= E. C. B. Corlett =

Reverend Dr Ewan Christian Brew Corlett, OBE, FREng (11 February 1923 - August 2005) was a British author, naval architect and consultant. He was pivotal to the restoration of the SS Great Britain from a sandbank in the Falklands, to Bristol. He also wrote several papers on the subject of naval architecture and books on the SS Great Britain.

He was educated at King William's College, Isle of Man. He then went on to read engineering science at Queen's College, Oxford, from 1941 to 1944 before working for the Naval Construction Department of the Admiralty.
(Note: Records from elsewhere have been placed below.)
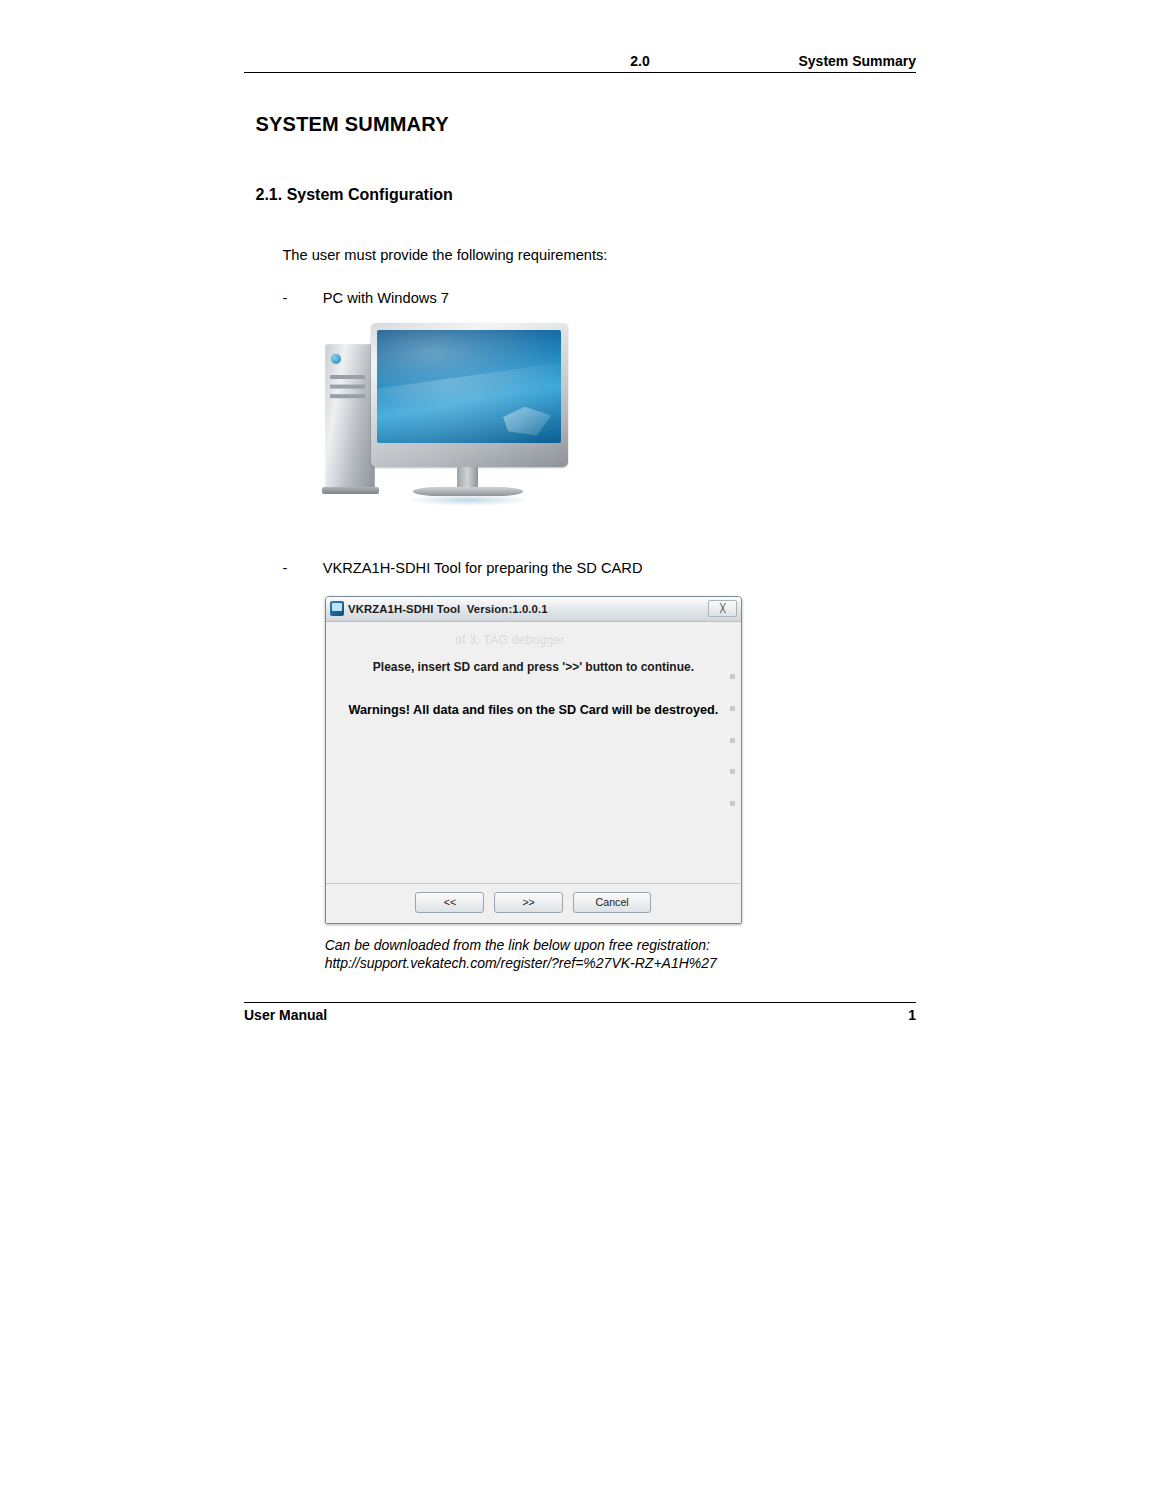2.0 System Summary
SYSTEM SUMMARY
2.1. System Configuration
The user must provide the following requirements:
- PC with Windows 7
- VKRZA1H-SDHI Tool for preparing the SD CARD
VKRZA1H-SDHI Tool Version:1.0.0.1
╳
of 3. TAG debugger
Please, insert SD card and press '>>' button to continue.
Warnings! All data and files on the SD Card will be destroyed.
<<
>>
Cancel
Can be downloaded from the link below upon free registration:
http://support.vekatech.com/register/?ref=%27VK-RZ+A1H%27
User Manual 1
After the war he did a PhD in naval architecture at Durham University. From 1952 onwards he was with Burness, Corlett & Partners, Naval Architects and Marine Consultants.

In 1967 he wrote a letter to The Times stating that the historic ship SS Great Britain, was lying abandoned in the Falklands, and should be restored if possible. From his letter great support was created to survey and restore the ship.
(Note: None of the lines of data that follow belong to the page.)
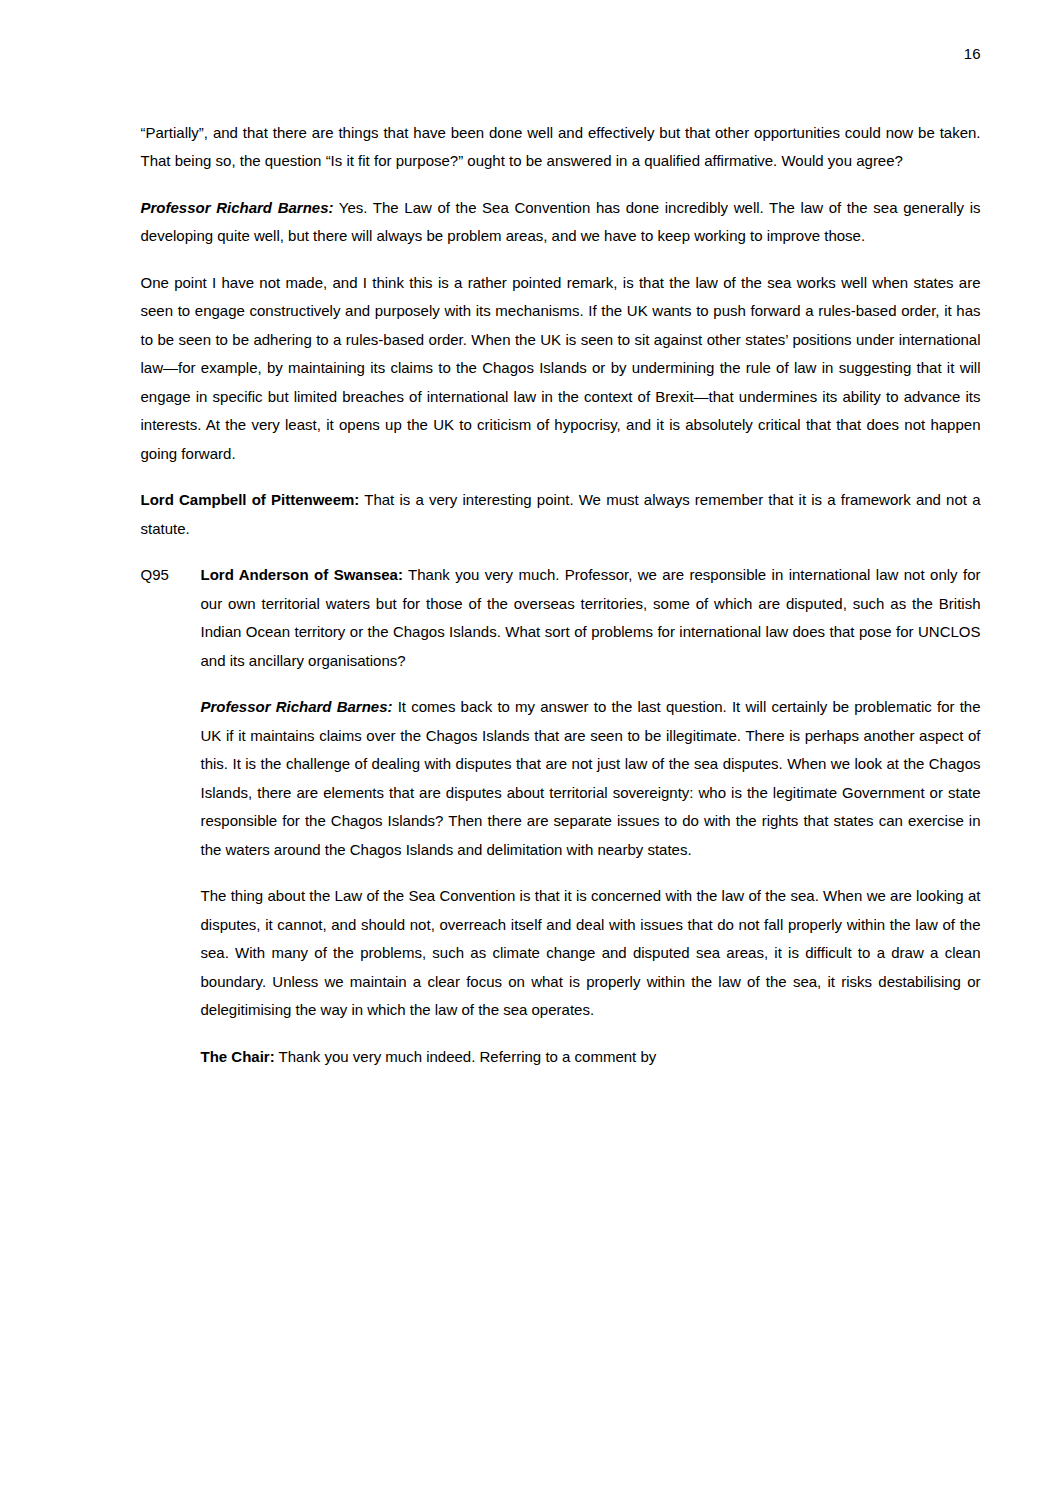16
“Partially”, and that there are things that have been done well and effectively but that other opportunities could now be taken. That being so, the question “Is it fit for purpose?” ought to be answered in a qualified affirmative. Would you agree?
Professor Richard Barnes: Yes. The Law of the Sea Convention has done incredibly well. The law of the sea generally is developing quite well, but there will always be problem areas, and we have to keep working to improve those.
One point I have not made, and I think this is a rather pointed remark, is that the law of the sea works well when states are seen to engage constructively and purposely with its mechanisms. If the UK wants to push forward a rules-based order, it has to be seen to be adhering to a rules-based order. When the UK is seen to sit against other states’ positions under international law—for example, by maintaining its claims to the Chagos Islands or by undermining the rule of law in suggesting that it will engage in specific but limited breaches of international law in the context of Brexit—that undermines its ability to advance its interests. At the very least, it opens up the UK to criticism of hypocrisy, and it is absolutely critical that that does not happen going forward.
Lord Campbell of Pittenweem: That is a very interesting point. We must always remember that it is a framework and not a statute.
Q95
Lord Anderson of Swansea: Thank you very much. Professor, we are responsible in international law not only for our own territorial waters but for those of the overseas territories, some of which are disputed, such as the British Indian Ocean territory or the Chagos Islands. What sort of problems for international law does that pose for UNCLOS and its ancillary organisations?
Professor Richard Barnes: It comes back to my answer to the last question. It will certainly be problematic for the UK if it maintains claims over the Chagos Islands that are seen to be illegitimate. There is perhaps another aspect of this. It is the challenge of dealing with disputes that are not just law of the sea disputes. When we look at the Chagos Islands, there are elements that are disputes about territorial sovereignty: who is the legitimate Government or state responsible for the Chagos Islands? Then there are separate issues to do with the rights that states can exercise in the waters around the Chagos Islands and delimitation with nearby states.
The thing about the Law of the Sea Convention is that it is concerned with the law of the sea. When we are looking at disputes, it cannot, and should not, overreach itself and deal with issues that do not fall properly within the law of the sea. With many of the problems, such as climate change and disputed sea areas, it is difficult to a draw a clean boundary. Unless we maintain a clear focus on what is properly within the law of the sea, it risks destabilising or delegitimising the way in which the law of the sea operates.
The Chair: Thank you very much indeed. Referring to a comment by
In 1974 Corlett was appointed a trustee of the National Maritime Museum at Greenwich. He was then subsequently made OBE, a Fellow of the Royal Academy of Engineering. He was also an honorary member of the Institute of Navigation and a member of the Royal Astronomical Society.

In 1990 he was a member of the Board of Inquiry into the Herald of Free Enterprise disaster

He designed such boats as the West Marine Ltd. (Peel Engineering) Midshoreman and Offshoreman.